Previsto para inaugurar o teatro do Tribunal do Júri, no Museu da Justiça, no Centro do Rio, o espetáculo “Mata-me” foi cancelado pela pandemia a 12 dias da estreia. Releitura do julgamento que absolveu Dilermando de Assis de ter assassinado o escritor Euclides da Cunha, o texto de Miriam Halfim passou a ser ensaiado através do Google Hangouts.

— Inicialmente, a pausa seria de 15 dias. Só que, à medida que aumentou, começamos a pensar numa forma de não perder o que trabalhamos antes. Já tinha feito videoconferências e tenho dado minhas aulas na CAL (Casa de Arte de Laranjeiras) à distância, mas isso é uma experiência totalmente nova, e muito proveitosa — comenta o diretor Ary Coslov.

As ferramentas, como se sabe, são muitas. A Companhia Ensaio Aberto, que ocupa o Armazém da Utopia, tem usado o Microsoft Teams. O diretor Luiz Fernando Lobo comanda por ali a preparação da peça “A exceção e a regra”, de Brecht, com leituras, aulas de voz e exercícios corporais.

—Também temos convidado economistas e juristas para conversar nesses encontros. Por incrível que pareça, tem sido um de nossos melhores estudos ao longo dos 28 anos de companhia — reconhece Lobo. — Nossa produtividade aumentou, as pessoas entram muito focadas.

O Grupo Bestas Urbanas, que iria estrear "Só percebo que estou correndo quando vejo que estou caindo", sua segunda peça, em junho no Centro Cultural da Justiça Federal, vinha fazendo leituras abertas desde janeiro e teve de adaptar seu processo criativo à distância.

— Gostamos de envolver o público no desenvolvimento dos trabalhos, e as leituras já tinham um resultado bem positivo. Para manter uma rotina de trabalho, marcamos ensaios no Zoom às quintas-feiras, o dia em que iríamos estrear — conta o diretor Francisco Ohana. — O texto aborda a sociedade de cansaço, e muito do que estamos vivendo vai se refletir em cena.
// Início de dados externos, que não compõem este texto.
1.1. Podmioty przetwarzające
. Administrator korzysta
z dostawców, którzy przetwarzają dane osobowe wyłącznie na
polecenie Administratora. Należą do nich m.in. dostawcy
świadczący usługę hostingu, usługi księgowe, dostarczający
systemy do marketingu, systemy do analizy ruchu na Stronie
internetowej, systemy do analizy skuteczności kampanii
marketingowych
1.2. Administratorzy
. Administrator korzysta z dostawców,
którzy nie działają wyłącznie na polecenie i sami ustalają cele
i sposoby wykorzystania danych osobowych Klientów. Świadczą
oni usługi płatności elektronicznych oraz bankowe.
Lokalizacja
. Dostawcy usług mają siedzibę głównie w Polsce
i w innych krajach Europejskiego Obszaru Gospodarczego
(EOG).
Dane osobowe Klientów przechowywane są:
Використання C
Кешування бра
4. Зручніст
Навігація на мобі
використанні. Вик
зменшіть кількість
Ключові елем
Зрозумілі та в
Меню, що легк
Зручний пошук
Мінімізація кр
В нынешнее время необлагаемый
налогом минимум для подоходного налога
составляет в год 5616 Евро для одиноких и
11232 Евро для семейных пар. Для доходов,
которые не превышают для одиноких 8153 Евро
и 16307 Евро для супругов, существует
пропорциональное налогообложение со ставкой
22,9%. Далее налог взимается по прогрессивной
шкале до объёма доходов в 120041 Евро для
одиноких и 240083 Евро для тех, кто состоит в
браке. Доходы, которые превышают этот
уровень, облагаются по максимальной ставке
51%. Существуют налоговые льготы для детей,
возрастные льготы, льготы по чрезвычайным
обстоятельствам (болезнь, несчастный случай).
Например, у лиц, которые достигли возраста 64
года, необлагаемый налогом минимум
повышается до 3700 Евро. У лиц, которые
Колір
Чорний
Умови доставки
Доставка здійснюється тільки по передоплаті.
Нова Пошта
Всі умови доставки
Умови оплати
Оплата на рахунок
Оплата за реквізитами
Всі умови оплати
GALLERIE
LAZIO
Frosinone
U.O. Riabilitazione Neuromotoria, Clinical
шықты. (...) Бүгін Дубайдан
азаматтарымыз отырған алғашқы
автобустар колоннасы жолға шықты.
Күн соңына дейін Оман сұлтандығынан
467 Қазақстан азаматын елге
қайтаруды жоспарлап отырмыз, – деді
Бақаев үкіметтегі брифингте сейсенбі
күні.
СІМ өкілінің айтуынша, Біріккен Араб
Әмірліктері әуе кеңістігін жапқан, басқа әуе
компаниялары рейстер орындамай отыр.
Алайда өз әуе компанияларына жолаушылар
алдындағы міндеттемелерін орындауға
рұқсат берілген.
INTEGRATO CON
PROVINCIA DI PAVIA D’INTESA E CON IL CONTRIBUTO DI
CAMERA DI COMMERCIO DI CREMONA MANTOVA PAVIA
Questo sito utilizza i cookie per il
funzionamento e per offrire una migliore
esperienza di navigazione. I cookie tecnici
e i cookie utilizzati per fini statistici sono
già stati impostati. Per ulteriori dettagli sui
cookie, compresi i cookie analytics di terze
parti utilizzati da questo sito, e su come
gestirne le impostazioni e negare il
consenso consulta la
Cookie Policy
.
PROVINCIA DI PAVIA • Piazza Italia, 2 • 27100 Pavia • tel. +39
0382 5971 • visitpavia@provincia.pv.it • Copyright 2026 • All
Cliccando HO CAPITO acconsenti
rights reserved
E não é só mirando palcos tradicionais que as companhias apelam para ensaios virtuais. Com 30 artistas residentes, a Cia dos Atores cria, via Zoom, o espetáculo “Kabaret Online”, um conjunto de cenas do alemão Karl Valentin, para estrear na internet mesmo, no canal do grupo no YouTube ainda neste mês. A ideia é soltar um vídeo de 15 a 20 minutos por semana.

— Estamos trazendo os textos do Valentin para o momento atual. Há reuniões com todos às segundas, e grupos menores trabalham as cenas durante a semana. Apesar de focarmos no vídeo, as dinâmicas também podem gerar uma montagem tradicional, no futuro — diz o ator, diretor e cenógrafo Cesar Augusto.

Nem sempre os ensaios são fechados. As atrizes Patrícia Selonk e Simone Mazzer, do Armazém, vêm fazendo lives de leituras todas as quintas, às 20h, no projeto QuarenCena. O grupo também prepara ensaios à distância, inclusive de um espetáculo inédito que iria estrear este ano.

— As lives são uma inspiração para continuarmos trabalhando neste momento — diz o diretor Paulo de Moraes. — Vamos viver uma reinvenção formal, até para entender que tipo de teatro faremos na volta.

Com mais de 40 anos de palco, Amir Haddad se rendeu à tecnologia e está dirigindo virtualmente ensaios das peças “A esperança na caixa de chicletes Ping Pong”, com Clarice Niskier (transmitida às sextas, às 17h); “Riobaldo”, com Gilson de Barros (aos sábados e domingos, às 19h); e “A mulher ideal”, com Lorena da Silva (às sextas, às 13h). Todos os ensaios são exibidos nos perfis dos atores no Instagram. Mesmo com tanta atividade on-line, o criador do grupo Tá na Rua espera ansiosamente pelo reencontro presencial, com uma grande celebração nos Arcos da Lapa.

— A Humanidade vive um coito interrompido. A gente chama de “vivo”, de “live”, mas é tudo virtual. Fico encostando o dedo na tela, às vezes afago a cara da pessoa e desligo tudo sem querer — diverte-se Haddad. — Acho que os espaços públicos vão ser até mais usados quando as pessoas tiverem coragem de voltar aos locais fechados. Elas vão entender que uma cidade é para quem vive nela, e não para quem vive dela.